- **TEXT SECTION**
=== Begin Enclosure ===

# Question about "Coming service interrupt - midnight today"



## gary (Feb 4, 2003)

Harri - _whos_ midnight? :?


----------



## cjpts (Jan 20, 2008)

Well assuming its Harri's it'll be a couple of hours ahead of you and I. From the looks of that message I think that SOTW should still be live, just very slow during that time.

Its handy how the Internet's like a spider's web - if one route breaks there's a few others to fall back on


----------



## saxmanglen (Feb 2, 2003)

It may be midnight Pacific time since that company is located in CA.


----------



## Harri Rautiainen (Jan 24, 2003)

saxmanglen said:


> It may be midnight Pacific time since that company is located in CA.


You got it right, saxman:
It is really Pacific Time. I will update the announcement.

Secondly, if everything goes right you should hardly notice it.
I posted the announcement anyway, so that you would finish typing a large essay at 11:58PM PDT.


----------



## Harri Rautiainen (Jan 24, 2003)

cjpts said:


> ................................
> Its handy how the Internet's like a spider's web - if one route breaks there's a few others to fall back on


That would be nice. I do not want to go this in details, but I do it anyway: 

My Finnish-Swedish ISP TeliaSonera had some contract disputes with their US contractor cogent.com. When cogent disconnected some time ago, for a while I had no alternate routes to reach North America.

The way I understand it that when you are within one operator's net they can pass by faulty or congested paths. But if someone refuses to connect at the peering point, the innocent surfer is out of luck.


----------



## cjpts (Jan 20, 2008)

Harri Rautiainen said:


> That would be nice. I do not want to go this in details, but I do it anyway:
> 
> My Finnish-Swedish ISP TeliaSonera had some contract disputes with their US contractor cogent.com. When cogent disconnected some time ago, for a while I had no alternate routes to reach North America.
> 
> The way I understand it that when you are within one operator's net they can pass by faulty or congested paths. But if someone refuses to connect at the peering point, the innocent surfer is out of luck.


That's no fun Harri! Seems a rather bizarre system too. My understanding is that here in England the system is more of a tangled web, allowing different routes, each feeding to the ISPs which connect to one central hub in London, which then connects to a variety of international destinations.

=== End Enclosure ===

(Saved data entries)
=== Begin Enclosure ===

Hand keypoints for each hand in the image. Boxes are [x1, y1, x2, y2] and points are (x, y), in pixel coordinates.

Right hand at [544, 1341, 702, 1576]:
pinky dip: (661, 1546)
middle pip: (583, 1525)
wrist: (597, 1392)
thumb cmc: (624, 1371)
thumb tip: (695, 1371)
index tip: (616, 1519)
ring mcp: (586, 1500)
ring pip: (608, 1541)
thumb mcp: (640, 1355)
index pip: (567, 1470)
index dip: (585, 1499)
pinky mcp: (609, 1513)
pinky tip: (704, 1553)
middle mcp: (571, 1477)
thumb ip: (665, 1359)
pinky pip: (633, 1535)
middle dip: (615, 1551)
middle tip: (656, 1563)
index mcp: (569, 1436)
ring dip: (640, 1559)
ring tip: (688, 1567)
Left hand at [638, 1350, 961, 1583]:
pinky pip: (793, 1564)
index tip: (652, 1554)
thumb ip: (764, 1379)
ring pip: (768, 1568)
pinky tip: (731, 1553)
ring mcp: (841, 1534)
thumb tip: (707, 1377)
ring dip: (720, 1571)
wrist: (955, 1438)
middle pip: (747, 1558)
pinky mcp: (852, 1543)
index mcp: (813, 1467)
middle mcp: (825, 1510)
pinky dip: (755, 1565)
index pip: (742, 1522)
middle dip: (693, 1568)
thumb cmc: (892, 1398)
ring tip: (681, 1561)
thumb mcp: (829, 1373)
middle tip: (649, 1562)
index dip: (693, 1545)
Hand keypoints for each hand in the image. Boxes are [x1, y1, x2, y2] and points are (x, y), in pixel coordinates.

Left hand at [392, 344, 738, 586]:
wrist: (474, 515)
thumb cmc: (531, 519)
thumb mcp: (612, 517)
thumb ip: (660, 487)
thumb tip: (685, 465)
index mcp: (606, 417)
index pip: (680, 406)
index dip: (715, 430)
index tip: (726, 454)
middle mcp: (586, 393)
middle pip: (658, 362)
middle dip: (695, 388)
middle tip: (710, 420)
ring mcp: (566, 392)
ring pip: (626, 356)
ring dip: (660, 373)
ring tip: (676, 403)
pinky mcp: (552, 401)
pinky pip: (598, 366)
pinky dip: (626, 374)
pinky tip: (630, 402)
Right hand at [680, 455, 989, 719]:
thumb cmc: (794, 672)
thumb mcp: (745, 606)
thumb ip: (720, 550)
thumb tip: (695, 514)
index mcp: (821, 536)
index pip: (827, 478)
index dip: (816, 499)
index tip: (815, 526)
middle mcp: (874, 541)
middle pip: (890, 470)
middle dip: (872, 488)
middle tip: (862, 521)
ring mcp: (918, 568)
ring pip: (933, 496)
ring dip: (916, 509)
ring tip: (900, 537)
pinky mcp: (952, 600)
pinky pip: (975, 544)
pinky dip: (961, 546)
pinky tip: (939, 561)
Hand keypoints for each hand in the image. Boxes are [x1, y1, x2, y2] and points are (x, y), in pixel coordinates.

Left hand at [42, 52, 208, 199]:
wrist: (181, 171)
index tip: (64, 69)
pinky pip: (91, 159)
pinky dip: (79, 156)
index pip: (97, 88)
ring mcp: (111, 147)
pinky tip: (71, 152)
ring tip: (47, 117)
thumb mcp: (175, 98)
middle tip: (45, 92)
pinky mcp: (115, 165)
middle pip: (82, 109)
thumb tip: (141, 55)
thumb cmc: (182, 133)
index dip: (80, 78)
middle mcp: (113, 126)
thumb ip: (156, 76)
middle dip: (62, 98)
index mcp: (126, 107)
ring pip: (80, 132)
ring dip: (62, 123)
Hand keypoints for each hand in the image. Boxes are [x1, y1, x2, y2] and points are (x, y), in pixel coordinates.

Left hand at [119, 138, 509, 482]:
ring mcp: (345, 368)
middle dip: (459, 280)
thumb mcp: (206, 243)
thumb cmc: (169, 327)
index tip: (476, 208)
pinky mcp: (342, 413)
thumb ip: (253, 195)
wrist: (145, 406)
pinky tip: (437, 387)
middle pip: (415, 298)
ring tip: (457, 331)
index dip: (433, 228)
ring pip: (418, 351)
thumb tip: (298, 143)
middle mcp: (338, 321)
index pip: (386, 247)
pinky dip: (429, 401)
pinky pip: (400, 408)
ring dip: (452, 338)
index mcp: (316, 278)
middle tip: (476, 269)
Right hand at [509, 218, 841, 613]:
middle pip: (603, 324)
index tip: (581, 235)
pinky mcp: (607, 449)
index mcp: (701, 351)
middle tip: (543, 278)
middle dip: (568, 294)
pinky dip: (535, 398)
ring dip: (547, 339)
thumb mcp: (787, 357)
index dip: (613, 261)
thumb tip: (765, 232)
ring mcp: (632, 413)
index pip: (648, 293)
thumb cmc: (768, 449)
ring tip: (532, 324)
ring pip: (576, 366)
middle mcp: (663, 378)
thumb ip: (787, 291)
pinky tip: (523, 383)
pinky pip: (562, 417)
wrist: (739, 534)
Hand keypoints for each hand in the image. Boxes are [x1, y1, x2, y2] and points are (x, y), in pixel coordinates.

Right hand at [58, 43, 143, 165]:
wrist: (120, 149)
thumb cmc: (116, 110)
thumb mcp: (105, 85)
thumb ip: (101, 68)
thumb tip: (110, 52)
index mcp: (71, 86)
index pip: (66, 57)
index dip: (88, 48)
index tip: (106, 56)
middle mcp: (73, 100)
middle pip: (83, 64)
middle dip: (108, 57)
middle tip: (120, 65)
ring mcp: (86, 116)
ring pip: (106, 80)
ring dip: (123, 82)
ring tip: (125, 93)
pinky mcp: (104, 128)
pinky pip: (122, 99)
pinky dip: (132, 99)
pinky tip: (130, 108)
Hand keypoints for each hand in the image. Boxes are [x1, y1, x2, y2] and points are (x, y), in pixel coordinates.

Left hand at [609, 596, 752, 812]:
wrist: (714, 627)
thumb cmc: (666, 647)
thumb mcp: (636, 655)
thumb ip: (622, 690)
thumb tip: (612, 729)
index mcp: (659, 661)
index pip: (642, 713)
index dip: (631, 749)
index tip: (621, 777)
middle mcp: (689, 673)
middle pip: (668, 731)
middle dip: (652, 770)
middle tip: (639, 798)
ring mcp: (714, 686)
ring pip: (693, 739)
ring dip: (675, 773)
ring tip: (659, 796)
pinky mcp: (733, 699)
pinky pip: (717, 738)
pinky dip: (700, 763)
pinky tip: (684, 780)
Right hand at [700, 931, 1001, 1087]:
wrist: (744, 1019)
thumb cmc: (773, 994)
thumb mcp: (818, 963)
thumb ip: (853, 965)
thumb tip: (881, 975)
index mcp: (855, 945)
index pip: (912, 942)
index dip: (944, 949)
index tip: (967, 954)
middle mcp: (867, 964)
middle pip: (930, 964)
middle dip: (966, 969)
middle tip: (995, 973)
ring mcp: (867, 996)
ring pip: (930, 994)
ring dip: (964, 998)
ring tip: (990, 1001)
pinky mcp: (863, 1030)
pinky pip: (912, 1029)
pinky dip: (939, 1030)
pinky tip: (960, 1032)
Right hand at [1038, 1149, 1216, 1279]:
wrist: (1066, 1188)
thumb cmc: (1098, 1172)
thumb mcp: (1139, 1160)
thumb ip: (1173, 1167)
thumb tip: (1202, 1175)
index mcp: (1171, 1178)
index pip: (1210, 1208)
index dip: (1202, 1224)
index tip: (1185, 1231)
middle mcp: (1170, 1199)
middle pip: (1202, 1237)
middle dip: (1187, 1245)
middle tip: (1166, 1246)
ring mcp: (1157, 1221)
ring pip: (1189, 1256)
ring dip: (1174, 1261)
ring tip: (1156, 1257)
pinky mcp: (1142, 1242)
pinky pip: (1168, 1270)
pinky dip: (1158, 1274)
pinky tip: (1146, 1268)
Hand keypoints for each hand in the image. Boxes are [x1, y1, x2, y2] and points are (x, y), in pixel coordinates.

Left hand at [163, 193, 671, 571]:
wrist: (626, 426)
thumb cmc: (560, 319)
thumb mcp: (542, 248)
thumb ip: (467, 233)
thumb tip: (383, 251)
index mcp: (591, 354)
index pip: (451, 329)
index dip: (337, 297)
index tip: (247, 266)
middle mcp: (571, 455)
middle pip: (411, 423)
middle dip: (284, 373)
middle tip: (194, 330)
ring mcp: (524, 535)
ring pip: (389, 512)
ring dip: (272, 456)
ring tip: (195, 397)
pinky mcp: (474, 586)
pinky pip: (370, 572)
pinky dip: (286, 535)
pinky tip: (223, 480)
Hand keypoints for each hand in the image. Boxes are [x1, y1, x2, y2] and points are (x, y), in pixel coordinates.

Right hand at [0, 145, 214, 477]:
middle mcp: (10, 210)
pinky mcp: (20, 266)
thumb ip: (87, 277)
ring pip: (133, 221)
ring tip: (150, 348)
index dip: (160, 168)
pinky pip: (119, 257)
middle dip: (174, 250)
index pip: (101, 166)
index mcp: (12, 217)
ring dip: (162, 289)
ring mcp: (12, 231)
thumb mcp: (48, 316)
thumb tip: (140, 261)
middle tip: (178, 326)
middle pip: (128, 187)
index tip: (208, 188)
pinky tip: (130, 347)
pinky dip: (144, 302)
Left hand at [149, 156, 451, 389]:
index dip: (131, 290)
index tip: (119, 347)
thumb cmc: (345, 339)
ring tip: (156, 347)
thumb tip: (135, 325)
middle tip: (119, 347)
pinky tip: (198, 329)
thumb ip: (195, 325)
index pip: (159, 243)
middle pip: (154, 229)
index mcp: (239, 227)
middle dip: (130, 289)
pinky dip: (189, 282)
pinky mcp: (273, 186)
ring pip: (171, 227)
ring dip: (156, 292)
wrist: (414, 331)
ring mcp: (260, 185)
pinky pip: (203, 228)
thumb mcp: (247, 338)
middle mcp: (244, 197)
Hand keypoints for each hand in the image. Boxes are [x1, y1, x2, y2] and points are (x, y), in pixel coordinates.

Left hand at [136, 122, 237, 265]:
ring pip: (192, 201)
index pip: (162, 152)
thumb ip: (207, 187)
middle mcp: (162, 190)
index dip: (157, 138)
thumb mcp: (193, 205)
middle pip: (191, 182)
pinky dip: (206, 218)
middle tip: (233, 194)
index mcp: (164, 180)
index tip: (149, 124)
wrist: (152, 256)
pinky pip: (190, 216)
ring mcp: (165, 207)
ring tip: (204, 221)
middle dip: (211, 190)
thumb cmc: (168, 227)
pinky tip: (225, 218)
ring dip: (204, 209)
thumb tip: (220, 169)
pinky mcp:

=== End Enclosure ===

- **TASKS TO COMPLETE**
(a) In the forum thread about the midnight service interruption, which time zone does Harri confirm the midnight refers to?
(b) According to the forum thread about the midnight service interruption, why did Harri post the announcement even though users should hardly notice the interruption?
(c) Pick up the forum thread about the midnight service interruption from where it stops.
The entries play no part in the tasks.

- **EXERCISE ANSWERS**
(a) Pacific Time.

(b) Harri expected that users would hardly notice the interruption if everything went right. He posted the announcement anyway so that anyone writing a large essay would finish typing it by 11:58 PM PDT.

(c)
I hope your ISP doesn't have any more disputes! I wonder if that's why some of my Swedish friends weren't able to contact me via MSN/Hotmail for a while :?


----------



## Harri Rautiainen (Jan 24, 2003)

cjpts said:


> That's no fun Harri! Seems a rather bizarre system too. My understanding is that here in England the system is more of a tangled web, allowing different routes, each feeding to the ISPs which connect to one central hub in London, which then connects to a variety of international destinations.


Internet is often viewed to be free-of-charge, but the fact is that someone has to pay e.g. for the transatlantic cables.



cjpts said:


> I hope your ISP doesn't have any more disputes! I wonder if that's why some of my Swedish friends weren't able to contact me via MSN/Hotmail for a while :?


No, it was a short incident.
Anyway, the mail problems are a whole different story.


----------



## cjpts (Jan 20, 2008)

Harri Rautiainen said:


> Internet is often viewed to be free-of-charge, but the fact is that someone has to pay e.g. for the transatlantic cables.
> 
> No, it was a short incident.
> Anyway, the mail problems are a whole different story.


I realise its not free - one of my seminar tutors was saying a few months ago how the university pays a few pence (probably) per GB of data through optic cabling that the university will have already paid through the nose for. Though the university acts as an ISP for quite a few thousand people, 24/7 so that must still be a massive bill!

Those mail problems sound a bit involved :? I've known certain ports to go down before rather than the whole internet service. Its a bit bizarre being able to use FTP or MSN Messenger but not download webpages! At least it was only short - Virgin Media have been having problems here since the rest of the students got back from their summer hols last October :? :?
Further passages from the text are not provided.